Он никогда в открытую не отрицал этого в разговорах с Ними. Но сейчас, стоя здесь, на берегу, он знал, что вовсе не тонул. Он непременно добрался бы до Европы, потому что У Него была тайная сила, о которой никто не знал. И он вдруг вспомнил, что сказал ей: «Ты мне больше не нужна!» Его собственные слова вернулись к нему, резкие, все красные от ярости и злости. И почему это так ужасно? Да, она ему не нужна. Он уже умеет завязывать себе шнурки на ботинках, он умеет ходить, совсем не уставая… Ей он не нужен, так зачем ему притворяться, будто она нужна ему? И что тут ужасного, это было ему недоступно. Тем не менее это, видимо, было все-таки ужасно, только он не понимал — почему. Если б он только мог понять, что действительно ужасно, а что просто страшно. Как здорово это было бы, подумал он, — утонуть сейчас в океане! Как же она тогда будет причитать и плакать над его мертвым, изуродованным лицом, умоляя его сказать хоть что-нибудь. Бен тоже будет вне себя, в отчаянии, а папа… Папа, вероятно, будет стоять и ждать в отдалении, не желая мешать доктору и дожидаясь, пока ему скажут, что произошло. И вот тогда он чуть шевельнет губами, и все вскрикнут. «Он сейчас заговорит!» — закричит она. А он откроет глаза и скажет: «Я ходил по берегу океана. И увидал волну, а в волне увидал бороду. Она была длинной, с целый квартал. И вся седая. А потом я увидел лицо. У него были синие глаза, как у дедушки, только гораздо больше. И у него был очень-очень низкий голос, как у китов, которые кричат на дне океана. Это Бог».

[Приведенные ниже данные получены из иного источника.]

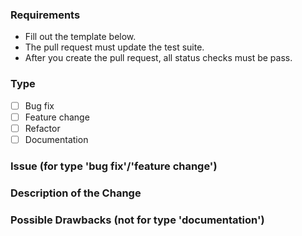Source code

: ### Requirements

* Fill out the template below.
* The pull request must update the test suite.
* After you create the pull request, all status checks must be pass.

### Type

- [ ] Bug fix 
- [ ] Feature change
- [ ] Refactor
- [ ] Documentation

### Issue (for type 'bug fix'/'feature change')

<!--

Link to the issue that your change relates to.

-->

### Description of the Change

<!--

We must be able to understand the design of your change from this description.

-->

### Possible Drawbacks (not for type 'documentation')

<!-- What are the possible side-effects or negative impacts of the code change? -->
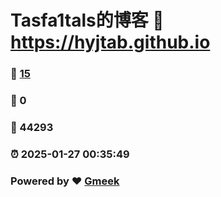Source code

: # Tasfa1tals的博客 :link: https://hyjtab.github.io 
### :page_facing_up: [15](https://hyjtab.github.io/tag.html) 
### :speech_balloon: 0 
### :hibiscus: 44293 
### :alarm_clock: 2025-01-27 00:35:49 
### Powered by :heart: [Gmeek](https://github.com/Meekdai/Gmeek)
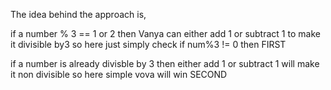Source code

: The idea behind the approach is, 

if a number % 3 == 1 or 2 then Vanya can either add 1 or subtract 1 to make it divisible by3
so here just simply check if num%3 != 0 then FIRST

if a number is already divisble by 3 then either add 1 or subtract 1 will make it non divisible so
here simple vova will win SECOND
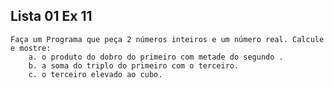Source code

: ## Lista 01 Ex 11

    Faça um Programa que peça 2 números inteiros e um número real. Calcule e mostre:
        a. o produto do dobro do primeiro com metade do segundo .
        b. a soma do triplo do primeiro com o terceiro.
        c. o terceiro elevado ao cubo.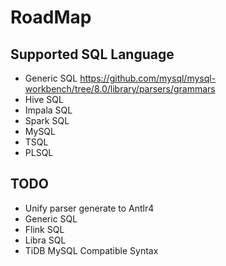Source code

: # RoadMap

## Supported SQL Language

- Generic SQL
    <https://github.com/mysql/mysql-workbench/tree/8.0/library/parsers/grammars>
- Hive SQL
- Impala SQL
- Spark SQL
- MySQL
- TSQL
- PLSQL

## TODO

- Unify parser generate to Antlr4
- Generic SQL
- Flink SQL
- Libra SQL
- TiDB
    MySQL Compatible Syntax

— Это Бог! — ахает мать, складывая на груди руки, как она обычно это делает.
— Как это может быть Бог? — спрашивает Бен, демонстрируя свое отвращение к его лжи.
— Потому что Он поцеловал меня.
— Докажи! — говорит Бен смеясь.
И он открывает рот, и они заглядывают туда, точно так, как все они делали, когда у него болели зубы, накануне Нового года, и им пришлось вызывать к нему множество дантистов. И у него во рту они видят весь океан, а сразу под его поверхностью они видят синие глаза и плавающую бороду, а потом из его рта вырывается низкий, чудовищный рев, такой же, как рев океана. А он боковым зрением улавливает какое-то движение. Там стоит мужчина, одетый в черное.